Cell Cycle Checkpoint Function Research Articles

The human XRCC9 gene corrects chromosomal instability and mutagen sensitivities in CHO UV40 cells.

The Chinese hamster ovary (CHO) mutant UV40 cell line is hypersensitive to UV and ionizing radiation, simple alkylating agents, and DNA cross-linking agents. The mutant cells also have a high level of spontaneous chromosomal aberrations and 3-fold elevated sister chromatid exchange. We cloned and sequenced a human cDNA, designated XRCC9, that partially corrected the hypersensitivity of UV40 to mitomycin C, cisplatin, ethyl methanesulfonate, UV, and gamma-radiation. The spontaneous chromosomal aberrations in XRCC9 cDNA transformants were almost fully corrected whereas sister chromatid exchanges were unchanged. The XRCC9 genomic sequence was cloned and mapped to chromosome 9p13. The translated XRCC9 sequence of 622 amino acids has no similarity with known proteins. The 2.5-kb XRCC9 mRNA seen in the parental cells was undetectable in UV40 cells. The mRNA levels in testis were up to 10-fold higher compared with other human tissues and up to 100-fold higher compared with other baboon tissues. XRCC9 is a candidate tumor suppressor gene that might operate in a postreplication repair or a cell cycle checkpoint function.

Dpb11, which interacts with DNA polymerase II(epsilon) in Saccharomyces cerevisiae, has a dual role in S-phase progression and at a cell cycle checkpoint.

DPB11, a gene that suppresses mutations in two essential subunits of Saccharomyces cerevisiae DNA polymerase II(epsilon) encoded by POL2 and DPB2, was isolated on a multicopy plasmid. The nucleotide sequence of the DPB11 gene revealed an open reading frame predicting an 87-kDa protein. This protein is homologous to the Schizosaccharomyces pombe rad4+/cut5+ gene product that has a cell cycle checkpoint function. Disruption of DPB11 is lethal, indicating that DPB11 is essential for cell proliferation. In thermosensitive dpb11-1 mutant cells, S-phase progression is defective at the nonpermissive temperature, followed by cell division with unequal chromosomal segregation accompanied by loss of viability.dpb11-1 is synthetic lethal with any one of the dpb2-1, pol2-11, and pol2-18 mutations at all temperatures. Moreover, dpb11 cells are sensitive to hydroxyurea, methyl methanesulfonate, and UV irradiation. These results strongly suggest that Dpb11 is a part of the DNA polymerase II complex during chromosomal DNA replication and also acts in a checkpoint pathway during the S phase of the cell cycle to sense stalled DNA replication.

Cell cycle checkpoints and DNA repair preserve the stability of the human genome.

Chemical carcinogenesis in the regenerating rat liver is cell-cycle-dependent.
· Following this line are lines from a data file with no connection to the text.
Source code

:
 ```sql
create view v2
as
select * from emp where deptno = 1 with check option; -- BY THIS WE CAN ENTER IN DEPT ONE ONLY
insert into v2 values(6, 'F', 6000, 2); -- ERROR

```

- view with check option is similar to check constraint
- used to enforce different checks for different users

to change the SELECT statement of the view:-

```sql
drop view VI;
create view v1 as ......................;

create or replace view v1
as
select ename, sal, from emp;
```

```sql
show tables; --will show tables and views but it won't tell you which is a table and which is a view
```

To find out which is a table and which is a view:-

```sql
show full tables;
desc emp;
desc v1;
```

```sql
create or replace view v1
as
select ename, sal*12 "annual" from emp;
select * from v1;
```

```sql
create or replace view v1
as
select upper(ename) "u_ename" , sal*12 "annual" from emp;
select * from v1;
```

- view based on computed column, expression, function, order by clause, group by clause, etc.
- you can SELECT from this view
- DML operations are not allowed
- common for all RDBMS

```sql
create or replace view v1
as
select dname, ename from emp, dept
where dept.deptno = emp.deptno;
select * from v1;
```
Proliferating hepatocytes were maximally susceptible to initiation by a single dose of benzo[a]pyrene diolepoxide I when at the G1/S border. Hepatocytes in early G1 or late S/G2/M were less susceptible and non-proliferating G0 hepatocytes were resistant to initiation. Radiation clastogenesis in proliferating human fibroblasts also is cell-cycle-dependent. Ultraviolet radiation (UV) induced maximal frequencies of chromosomal aberrations in synchronized cells that were at the G1/S border. Cells in early G1 or G2 were significantly less sensitive. For both initiation of chemical carcinogenesis and UV-clastogenesis, it appears that replication of damaged DNA is required and DNA repair before replication reduces cellular risk. If DNA repair is protective, cell cycle checkpoints which delay DNA replication and mitosis should augment this protective influence by providing more time for repair. The contribution of cell cycle checkpoint function to DNA repair during cell cycle-dependent clastogenesis was studied using ataxia telangiectasia (AT) fibroblasts. The AT cells displayed a defect in the coupling of DNA damage to checkpoints which control the G1/S and G2/M transitions and the rate of replicon initiation in S phase cells. UV-clastogenesis in AT cells was cell-cycle-dependent with irradiation at the G1/S boundary inducing 3-times more aberrations than treatment in G0 at the time of release into the cell cycle. Thus, DNA excision repair during the pre-replicative G1 phase was protective even in cells with defective checkpoint function. However, following irradiation at the G1/S border, AT cells displayed about 6-fold increased levels of UV-induced chromosome aberrations in comparison to normal human fibroblasts that were treated at this time. These observations indicate that secondary and tertiary DNA lesions that are produced during replication of UV-damaged DNA (replicative gaps and double-strand breaks) also depend on checkpoint function for repair. The replicon initiation and G2-delay checkpoints that operate after initiation of S phase appear to play a major role in protection against UV-clastogenesis.